The current and former trustees who were responsible for the hedge fund investments were leading financiers including Treasury minister Lord Myners, hedge fund guru Noam Gottesman, former fund manager Carol Galley and a former Goldman Sachs star banker. At its peak Tate held almost a quarter of all its investment in hedge funds – almost five times the amount a typical pension fund or insurance company would normally put into them.
City experts said this was highly unusual for a charitable foundation.
Accounts released yesterday showed that the Tate ended its relationship with TriAlpha Fund Managers, which was responsible for investing its reserves in hedge funds, after the financial turmoil.

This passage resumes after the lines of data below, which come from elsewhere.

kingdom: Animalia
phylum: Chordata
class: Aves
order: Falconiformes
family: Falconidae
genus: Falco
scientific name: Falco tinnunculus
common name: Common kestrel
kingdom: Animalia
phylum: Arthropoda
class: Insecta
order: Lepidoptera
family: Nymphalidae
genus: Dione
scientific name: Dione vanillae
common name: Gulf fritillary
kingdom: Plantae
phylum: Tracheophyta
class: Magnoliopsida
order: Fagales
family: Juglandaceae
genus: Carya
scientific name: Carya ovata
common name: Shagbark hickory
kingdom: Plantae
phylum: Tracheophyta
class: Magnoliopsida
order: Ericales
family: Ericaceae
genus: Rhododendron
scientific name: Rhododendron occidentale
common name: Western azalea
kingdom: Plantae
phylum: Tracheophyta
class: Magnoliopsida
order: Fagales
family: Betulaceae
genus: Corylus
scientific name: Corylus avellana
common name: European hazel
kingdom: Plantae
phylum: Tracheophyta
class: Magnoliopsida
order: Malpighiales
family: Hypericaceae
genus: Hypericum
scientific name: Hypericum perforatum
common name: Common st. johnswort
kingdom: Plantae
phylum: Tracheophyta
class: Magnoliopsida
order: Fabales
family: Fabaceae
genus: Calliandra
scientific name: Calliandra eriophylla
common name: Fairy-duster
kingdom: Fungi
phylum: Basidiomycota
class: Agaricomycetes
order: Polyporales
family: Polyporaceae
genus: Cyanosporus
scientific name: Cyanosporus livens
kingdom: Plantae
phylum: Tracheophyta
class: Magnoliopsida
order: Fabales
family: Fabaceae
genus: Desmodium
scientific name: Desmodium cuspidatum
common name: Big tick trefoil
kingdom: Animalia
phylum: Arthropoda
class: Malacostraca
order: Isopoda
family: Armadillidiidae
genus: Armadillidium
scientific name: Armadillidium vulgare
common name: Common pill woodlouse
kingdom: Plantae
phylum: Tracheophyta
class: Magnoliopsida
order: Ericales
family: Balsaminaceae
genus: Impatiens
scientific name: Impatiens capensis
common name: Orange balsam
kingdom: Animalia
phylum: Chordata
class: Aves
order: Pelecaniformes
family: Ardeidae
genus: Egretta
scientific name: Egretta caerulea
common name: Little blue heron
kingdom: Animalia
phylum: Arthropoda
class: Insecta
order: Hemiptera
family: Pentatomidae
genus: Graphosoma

The Tate had £6m of its £27m investments in hedge funds at the start of the financial year – an unusually large percentage for a not-for-profit institution. It sold the assets at a 17 per cent loss. The accounts stated: "During 2008-09 Tate liquidated the hedge fund investments resulting in TriAlpha ceasing to act as an investment manager to Tate. The proceeds of the hedge fund sales are currently held as cash."
Tate received £54 million of taxpayers' money last year. It got another £8m from the Lottery and other public funding bodies. Its latest accounts show that the trust held £6 million of its total £27 million of investments in hedge funds at the start of its last financial year. But by the end of the year – March 2009 – Tate had sold all its hedge fund holdings, resulting in a 17 per cent fall in value or £1 million loss.
Since then the average hedge fund has risen 19 per cent.